What is AI Governance?
AI governance refers to the frameworks, policies, and processes that organisations put in place to oversee how artificial intelligence systems are developed, deployed, and monitored. In advertising and media buying, it's about ensuring AI tools – whether used for audience targeting, campaign optimisation, or bid management – operate ethically, transparently, and within legal boundaries.
Think of AI governance as your organisation's rulebook for AI. It covers everything from who approves new AI tools, how data is handled, and what happens when something goes wrong.
Why AI Governance Matters
As AI becomes increasingly central to modern marketing, governance has shifted from "nice-to-have" to essential. Here's why:
Legal and Regulatory Risk: The UK Online Safety Bill, GDPR, and emerging AI-specific regulations require organisations to demonstrate responsible AI use. Without governance, you risk hefty fines and reputational damage.
Bias and Discrimination: AI systems can unintentionally discriminate if trained on biased data. A governance framework helps identify and prevent this, especially important in ad targeting where discriminatory practices carry legal consequences.

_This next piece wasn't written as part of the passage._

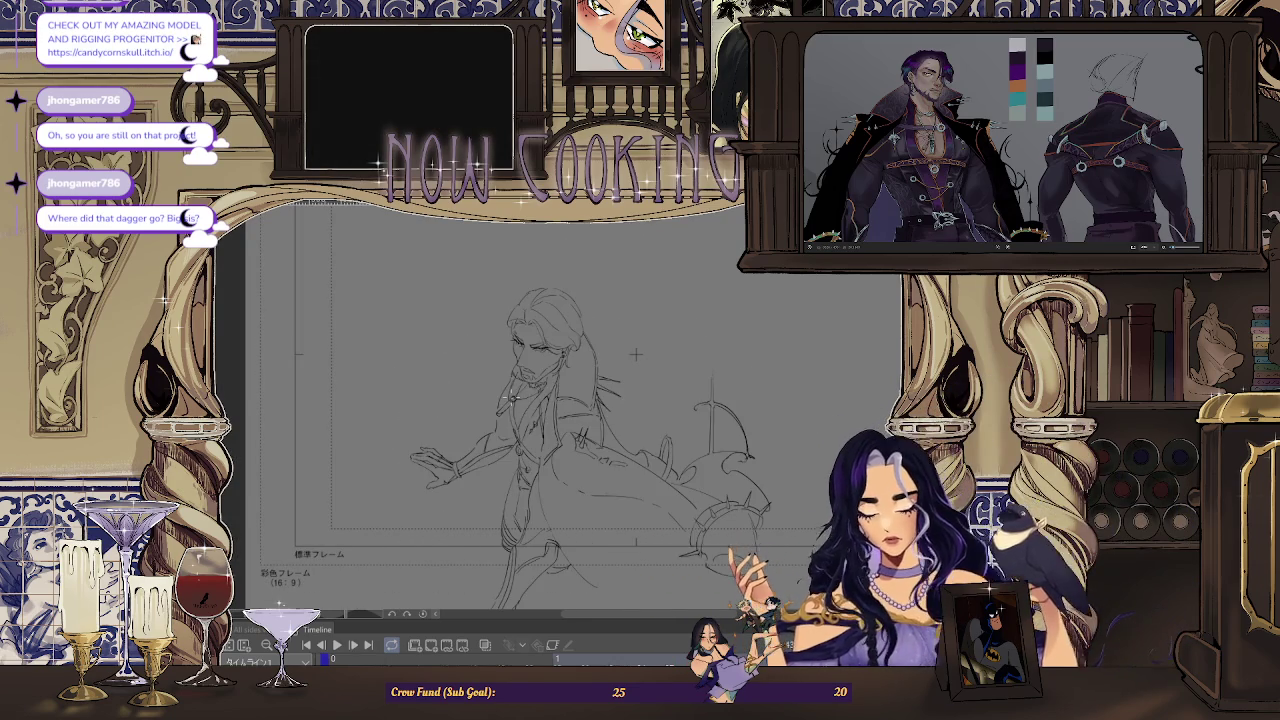
{"action": "key", "text": "ctrl+plus"}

Data Security: Governance ensures AI systems handle customer data safely, protecting against breaches and misuse.
Business Trust: Clients, partners, and consumers increasingly expect transparency about how AI is used. Good governance demonstrates you take this seriously.
Key Components of AI Governance
Accountability: Clear ownership of AI systems. Who decides if an AI tool is deployed? Who monitors its performance?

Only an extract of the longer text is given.